The change tracking system utilized by the stream then records information about the DML changes after this snapshot was taken. Change records provide the state of a row before and after the change. Change information mirrors the column structure of the tracked source object and includes additional metadata columns that describe each change event. Stream itself does not contain any table data. When we add new row to table after stream creation or stream consuming this row will be added to stream table. If this row will be removed, this row will be removed from stream table When row was added to table before stream creation or stream consuming it is not exist in stream table. If this row will be removed, we will get record about it in stream table.

Stream has columns:

METADATA$ACTION: Indicates the DML operation (INSERT, DELETE) recorded.
METADATA$ISUPDATE: Indicates whether the operation was part of an UPDATE statement. Updates to rows in the source object are represented as a pair of DELETE and INSERT records in the stream with a metadata column METADATA$ISUPDATE values set to TRUE.
METADATA$ROW_ID: Specifies the unique and immutable ID for the row, which can be used to track changes to specific rows over time.

When source starts work first time iterator creates stream with name conduit_stream_{table} to table from config, creates table with name conduit_tracking_{table}. Table uses for consuming stream and ability to resume CDC iterator after interrupting.

This table has the same schema as table with additional metadata columns: METADATA$ACTION, METADATA$ISUPDATE, METADATA$ROW_ID (Those columns from stream) and METADATA$TS. METADATA$TS it is timestamp column, it is special column created by iterator to ordering rows from tracking table. When iterator consume data from stream using insert query to consuming table. METADATA$TS will have current timestamp value. After consuming stream, tracking table has copy of stream data with inserted time. All rows from stream were automatically removed and stream did new snapshot for table.

Iterator run select query for getting data from consuming table using limit and offset and ordering by METADATA$TS. Batch size is configurable, offset value is zero for first time. Iterator save information from table to currentBatch slice variable. Iterator HasNext method check if next element exist in currentBatch using variable index and if it is needed change offset and run select query to get new data with new offset. Method Next gets next element converts it to Record checks action(can be insert, delete, update) using metadata columns METADATA$ACTION, METADATA$ISUPDATE. Iterator increases index and tries to find next record.

For example, we have table with name CLIENTS and fields ID, NAME. Connector creates stream with name CONDUIT_STREAM_CLIENTS and creates tracking table with name CONDUIT_TRACKING_CLIENTS with fields: ID,NAME, METADATA$ACTION, METADATA$ISUPDATE, METADATA$ROW_ID, METADATA$TS. We remove row with id = 2, which was inserted before stream creation we get row in CONDUIT_STREAM_CLIENTS.
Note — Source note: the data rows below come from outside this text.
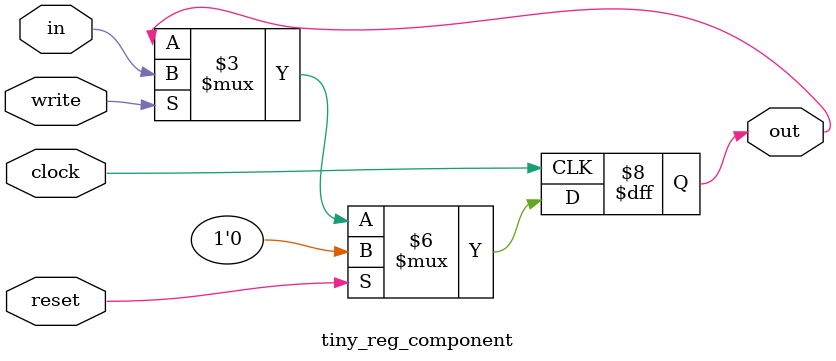
<source format=v>
module tiny_reg_component(clock, in, write, reset, out);

input clock;
input in;
input write;
input reset;

output reg out = 1'b0;


always @(posedge clock)
begin
	if (reset) begin
		out <= 16'b0;
	end else if (write) begin
		out <= in;
	end
end

endmodule
</source>
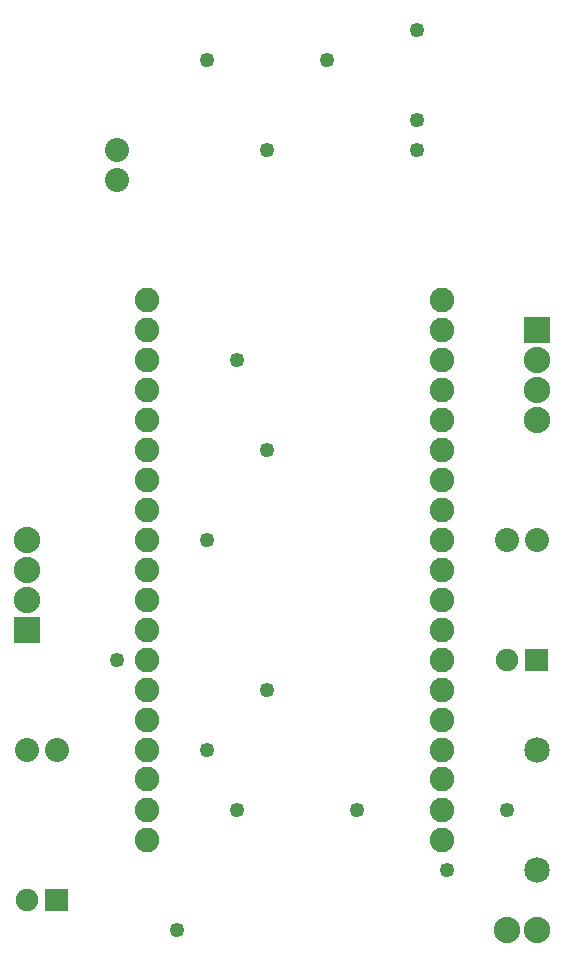
<source format=gbs>
G04 MADE WITH FRITZING*
G04 WWW.FRITZING.ORG*
G04 DOUBLE SIDED*
G04 HOLES PLATED*
G04 CONTOUR ON CENTER OF CONTOUR VECTOR*
%ASAXBY*%
%FSLAX23Y23*%
%MOIN*%
%OFA0B0*%
%SFA1.0B1.0*%
%ADD10C,0.088000*%
%ADD11C,0.081824*%
%ADD12C,0.080000*%
%ADD13C,0.075000*%
%ADD14C,0.085000*%
%ADD15C,0.049370*%
%ADD16R,0.088000X0.088000*%
%ADD17C,0.030000*%
%ADD18R,0.001000X0.001000*%
%LNMASK0*%
G90*
G70*
G54D10*
X116Y1202D03*
X116Y1302D03*
X116Y1402D03*
X116Y1502D03*
G54D11*
X516Y2301D03*
X516Y2201D03*
X516Y2102D03*
X516Y2001D03*
X516Y1902D03*
X516Y1802D03*
X516Y1701D03*
X516Y1602D03*
X516Y1502D03*
X516Y1402D03*
X516Y1302D03*
X516Y1201D03*
X516Y1102D03*
X516Y1002D03*
X516Y902D03*
X516Y802D03*
X516Y703D03*
X516Y602D03*
X516Y502D03*
X1502Y502D03*
X1502Y602D03*
X1502Y703D03*
X1502Y802D03*
X1502Y902D03*
X1502Y1002D03*
X1502Y1102D03*
X1502Y1201D03*
X1502Y1302D03*
X1502Y1402D03*
X1502Y1502D03*
X1502Y1602D03*
X1502Y1701D03*
X1502Y1802D03*
X1502Y1902D03*
X1502Y2001D03*
X1502Y2102D03*
X1502Y2201D03*
X1502Y2301D03*
G54D12*
X1716Y1502D03*
X1816Y1502D03*
X216Y802D03*
X116Y802D03*
X416Y2702D03*
X416Y2802D03*
G54D10*
X1816Y202D03*
X1716Y202D03*
X1816Y2202D03*
X1816Y2102D03*
X1816Y2002D03*
X1816Y1902D03*
G54D13*
X116Y302D03*
X216Y302D03*
X1716Y1102D03*
X1816Y1102D03*
G54D14*
X1816Y802D03*
X1816Y402D03*
G54D15*
X1416Y3202D03*
X1416Y2902D03*
X1416Y2802D03*
X1116Y3102D03*
X916Y2802D03*
X716Y3102D03*
X416Y1102D03*
X716Y1502D03*
X1516Y402D03*
X816Y2102D03*
X916Y1802D03*
X916Y1002D03*
X816Y602D03*
X716Y802D03*
X1716Y602D03*
X1216Y602D03*
X616Y202D03*
G54D16*
X116Y1202D03*
X1816Y2202D03*
G54D17*
G36*
X1845Y173D02*
X1787Y173D01*
X1787Y231D01*
X1845Y231D01*
X1845Y173D01*
G37*
D02*
G54D18*
X1778Y1139D02*
X1852Y1139D01*
X1778Y1138D02*
X1852Y1138D01*
X1778Y1137D02*
X1852Y1137D01*
X1778Y1136D02*
X1852Y1136D01*
X1778Y1135D02*
X1852Y1135D01*
X1778Y1134D02*
X1852Y1134D01*
X1778Y1133D02*
X1852Y1133D01*
X1778Y1132D02*
X1852Y1132D01*
X1778Y1131D02*
X1852Y1131D01*
X1778Y1130D02*
X1852Y1130D01*
X1778Y1129D02*
X1852Y1129D01*
X1778Y1128D02*
X1852Y1128D01*
X1778Y1127D02*
X1852Y1127D01*
X1778Y1126D02*
X1852Y1126D01*
X1778Y1125D02*
X1852Y1125D01*
X1778Y1124D02*
X1852Y1124D01*
X1778Y1123D02*
X1852Y1123D01*
X1778Y1122D02*
X1852Y1122D01*
X1778Y1121D02*
X1852Y1121D01*
X1778Y1120D02*
X1852Y1120D01*
X1778Y1119D02*
X1852Y1119D01*
X1778Y1118D02*
X1852Y1118D01*
X1778Y1117D02*
X1852Y1117D01*
X1778Y1116D02*
X1852Y1116D01*
X1778Y1115D02*
X1852Y1115D01*
X1778Y1114D02*
X1852Y1114D01*
X1778Y1113D02*
X1852Y1113D01*
X1778Y1112D02*
X1852Y1112D01*
X1778Y1111D02*
X1812Y1111D01*
X1818Y1111D02*
X1852Y1111D01*
X1778Y1110D02*
X1810Y1110D01*
X1820Y1110D02*
X1852Y1110D01*
X1778Y1109D02*
X1809Y1109D01*
X1822Y1109D02*
X1852Y1109D01*
X1778Y1108D02*
X1808Y1108D01*
X1823Y1108D02*
X1852Y1108D01*
X1778Y1107D02*
X1807Y1107D01*
X1823Y1107D02*
X1852Y1107D01*
X1778Y1106D02*
X1807Y1106D01*
X1824Y1106D02*
X1852Y1106D01*
X1778Y1105D02*
X1806Y1105D01*
X1824Y1105D02*
X1852Y1105D01*
X1778Y1104D02*
X1806Y1104D01*
X1824Y1104D02*
X1852Y1104D01*
X1778Y1103D02*
X1806Y1103D01*
X1825Y1103D02*
X1852Y1103D01*
X1778Y1102D02*
X1806Y1102D01*
X1825Y1102D02*
X1852Y1102D01*
X1778Y1101D02*
X1806Y1101D01*
X1824Y1101D02*
X1852Y1101D01*
X1778Y1100D02*
X1806Y1100D01*
X1824Y1100D02*
X1852Y1100D01*
X1778Y1099D02*
X1807Y1099D01*
X1824Y1099D02*
X1852Y1099D01*
X1778Y1098D02*
X1807Y1098D01*
X1824Y1098D02*
X1852Y1098D01*
X1778Y1097D02*
X1808Y1097D01*
X1823Y1097D02*
X1852Y1097D01*
X1778Y1096D02*
X1809Y1096D01*
X1822Y1096D02*
X1852Y1096D01*
X1778Y1095D02*
X1810Y1095D01*
X1820Y1095D02*
X1852Y1095D01*
X1778Y1094D02*
X1812Y1094D01*
X1818Y1094D02*
X1852Y1094D01*
X1778Y1093D02*
X1852Y1093D01*
X1778Y1092D02*
X1852Y1092D01*
X1778Y1091D02*
X1852Y1091D01*
X1778Y1090D02*
X1852Y1090D01*
X1778Y1089D02*
X1852Y1089D01*
X1778Y1088D02*
X1852Y1088D01*
X1778Y1087D02*
X1852Y1087D01*
X1778Y1086D02*
X1852Y1086D01*
X1778Y1085D02*
X1852Y1085D01*
X1778Y1084D02*
X1852Y1084D01*
X1778Y1083D02*
X1852Y1083D01*
X1778Y1082D02*
X1852Y1082D01*
X1778Y1081D02*
X1852Y1081D01*
X1778Y1080D02*
X1852Y1080D01*
X1778Y1079D02*
X1852Y1079D01*
X1778Y1078D02*
X1852Y1078D01*
X1778Y1077D02*
X1852Y1077D01*
X1778Y1076D02*
X1852Y1076D01*
X1778Y1075D02*
X1852Y1075D01*
X1778Y1074D02*
X1852Y1074D01*
X1778Y1073D02*
X1852Y1073D01*
X1778Y1072D02*
X1852Y1072D01*
X1778Y1071D02*
X1852Y1071D01*
X1778Y1070D02*
X1852Y1070D01*
X1778Y1069D02*
X1852Y1069D01*
X1778Y1068D02*
X1852Y1068D01*
X1778Y1067D02*
X1852Y1067D01*
X1778Y1066D02*
X1852Y1066D01*
X1779Y1065D02*
X1852Y1065D01*
X179Y339D02*
X253Y339D01*
X179Y338D02*
X253Y338D01*
X179Y337D02*
X253Y337D01*
X179Y336D02*
X253Y336D01*
X179Y335D02*
X253Y335D01*
X179Y334D02*
X253Y334D01*
X179Y333D02*
X253Y333D01*
X179Y332D02*
X253Y332D01*
X179Y331D02*
X253Y331D01*
X179Y330D02*
X253Y330D01*
X179Y329D02*
X253Y329D01*
X179Y328D02*
X253Y328D01*
X179Y327D02*
X253Y327D01*
X179Y326D02*
X253Y326D01*
X179Y325D02*
X253Y325D01*
X179Y324D02*
X253Y324D01*
X179Y323D02*
X253Y323D01*
X179Y322D02*
X253Y322D01*
X179Y321D02*
X253Y321D01*
X179Y320D02*
X253Y320D01*
X179Y319D02*
X253Y319D01*
X179Y318D02*
X253Y318D01*
X179Y317D02*
X253Y317D01*
X179Y316D02*
X253Y316D01*
X179Y315D02*
X253Y315D01*
X179Y314D02*
X253Y314D01*
X179Y313D02*
X253Y313D01*
X179Y312D02*
X253Y312D01*
X179Y311D02*
X213Y311D01*
X219Y311D02*
X253Y311D01*
X179Y310D02*
X211Y310D01*
X221Y310D02*
X253Y310D01*
X179Y309D02*
X209Y309D01*
X222Y309D02*
X253Y309D01*
X179Y308D02*
X208Y308D01*
X223Y308D02*
X253Y308D01*
X179Y307D02*
X208Y307D01*
X224Y307D02*
X253Y307D01*
X179Y306D02*
X207Y306D01*
X224Y306D02*
X253Y306D01*
X179Y305D02*
X207Y305D01*
X225Y305D02*
X253Y305D01*
X179Y304D02*
X207Y304D01*
X225Y304D02*
X253Y304D01*
X179Y303D02*
X206Y303D01*
X225Y303D02*
X253Y303D01*
X179Y302D02*
X206Y302D01*
X225Y302D02*
X253Y302D01*
X179Y301D02*
X207Y301D01*
X225Y301D02*
X253Y301D01*
X179Y300D02*
X207Y300D01*
X225Y300D02*
X253Y300D01*
X179Y299D02*
X207Y299D01*
X224Y299D02*
X253Y299D01*
X179Y298D02*
X208Y298D01*
X224Y298D02*
X253Y298D01*
X179Y297D02*
X208Y297D01*
X223Y297D02*
X253Y297D01*
X179Y296D02*
X209Y296D01*
X222Y296D02*
X253Y296D01*
X179Y295D02*
X211Y295D01*
X221Y295D02*
X253Y295D01*
X179Y294D02*
X213Y294D01*
X219Y294D02*
X253Y294D01*
X179Y293D02*
X253Y293D01*
X179Y292D02*
X253Y292D01*
X179Y291D02*
X253Y291D01*
X179Y290D02*
X253Y290D01*
X179Y289D02*
X253Y289D01*
X179Y288D02*
X253Y288D01*
X179Y287D02*
X253Y287D01*
X179Y286D02*
X253Y286D01*
X179Y285D02*
X253Y285D01*
X179Y284D02*
X253Y284D01*
X179Y283D02*
X253Y283D01*
X179Y282D02*
X253Y282D01*
X179Y281D02*
X253Y281D01*
X179Y280D02*
X253Y280D01*
X179Y279D02*
X253Y279D01*
X179Y278D02*
X253Y278D01*
X179Y277D02*
X253Y277D01*
X179Y276D02*
X253Y276D01*
X179Y275D02*
X253Y275D01*
X179Y274D02*
X253Y274D01*
X179Y273D02*
X253Y273D01*
X179Y272D02*
X253Y272D01*
X179Y271D02*
X253Y271D01*
X179Y270D02*
X253Y270D01*
X179Y269D02*
X253Y269D01*
X179Y268D02*
X253Y268D01*
X179Y267D02*
X253Y267D01*
X179Y266D02*
X253Y266D01*
X179Y265D02*
X252Y265D01*
D02*
G04 End of Mask0*
M02*
</source>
IDNAMEMETADATA$ACTIONMETADATA$ISUPDATEMETADATA$ROW_ID
2TestDELETEFALSEfafe92c9c207a714bfbf8ef55e32c501852b5c8e

Then we add new client. Stream table will look like:

IDNAMEMETADATA$ACTIONMETADATA$ISUPDATEMETADATA$ROW_ID
5FooINSERTFALSEef465fb7a243abcb3ef019b6c5ce89d490218b11
2TestDELETEFALSEfafe92c9c207a714bfbf8ef55e32c501852b5c8e

Connector consumes stream running query INSERT INTO CONDUIT_TRACKING_CLIENTS SELECT *, current_timestamp() FROM CONDUIT_STREAM_CLIENTS. After this stream will be empty, we will have data on tracking table. The connector will run select query:

SELECT * FROM CONDUIT_TRACKING_CLIENTS ORDER BY METADATA$TS LIMIT {batchSize} OFFSET 0;

Connectors will transform this data to records.

NOTE: please pay attention and don't accidentally delete stream and tracking table were created by CDC iterator.

Snowflake Destination

The Snowflake Destination is still in early stages of development - please use with caution as we are still improving it for initial release.